Higher BDI-II score was associated with poorer DKEFS verbal fluency category switching in univariable analysis (β = −0.413, P = .031), but not multivariable analysis (P = .198), which controlled for time point, highest education level, baseline KPS, chemotherapy treatment, and history or ongoing seizures. For HVLT total recall, BDI-II trended toward significance in univariable (β = −0.339, P = .053) but not multivariable (P = .126) models, which controlled for highest education level and antiepileptic drug treatment.

Discussion

In this study, we explore how longitudinal changes in depression and anxiety symptoms can independently affect neurocognitive functioning in a cohort of primary brain tumor patients receiving RT. To our knowledge, this relationship has not been investigated among primary brain tumor patients. We found that an increase in anxiety symptoms is an independent predictor of neurocognitive functioning, specifically within the domain of attention and processing speed. Thus, to optimize neurocognition within primary brain tumor patients, standard of care should include screening for and treatment of subclinical symptoms of depression and anxiety to improve outcomes. As brain tumor clinical trials are increasingly using neurocognitive functioning as a primary endpoint2629 commensurate with survival and quality of life, we recommend that symptoms of depression and anxiety should be quantified and controlled.

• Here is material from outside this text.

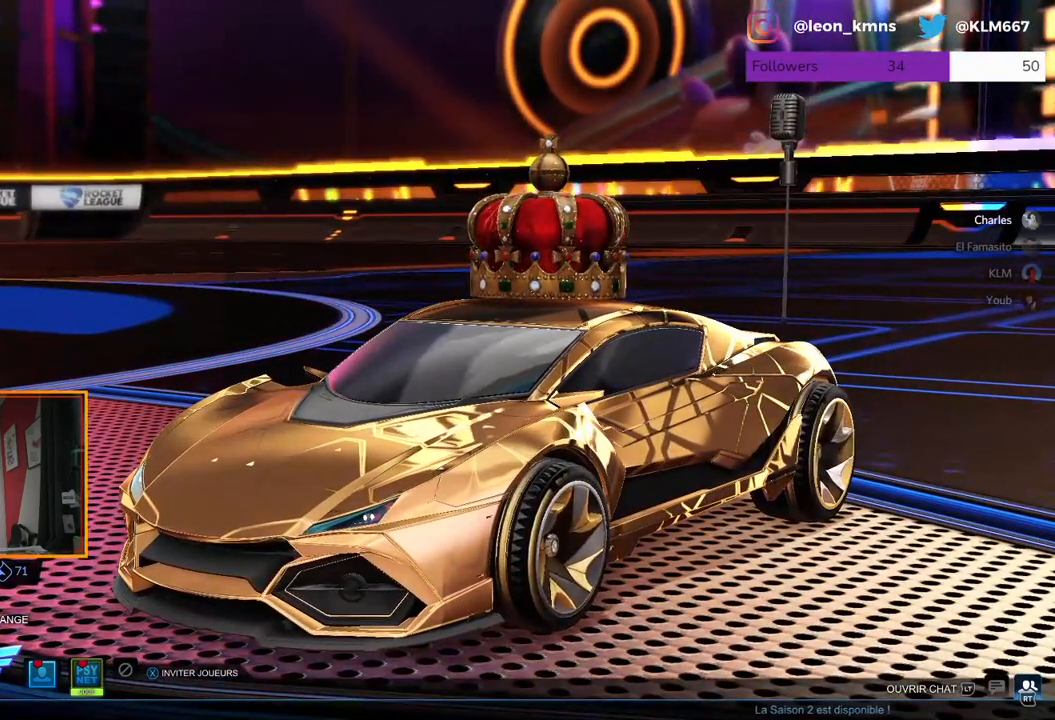
{"buttons": [], "left_stick": "right", "right_stick": "center", "events": [[33, "left_stick", "down"], [333, "left_stick", "center"], [400, "left_stick", "right"]]}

Brain tumor patients are known to be at risk of experiencing symptoms of anxiety and depression. Although our cohort had a greater median BDI-II score than BAI score at baseline, moderate-severe anxiety was more common than moderate-severe depression. We found a nonsignificant trend of depression symptoms over time, similar to previous descriptive studies of brain cancer6,43,44 and breast cancer.45 BAI scores significantly decreased over time within our cohort, also consistent with prior descriptive studies.44 Most patients in this cohort completed their baseline assessment in the postsurgical period, a time often wrought with emotional distress. Anxiety about poor prognosis and an unpredictable future contribute to pretreatment worry, which has been shown to alter brain function and contribute to neurocognitive dysfunction independent of the actual upcoming treatments.46 Ultimately these data support a high prevalence of subclinical depression and anxiety within primary brain tumor patients, and we argue for the early screening of depression and anxiety symptoms within this population.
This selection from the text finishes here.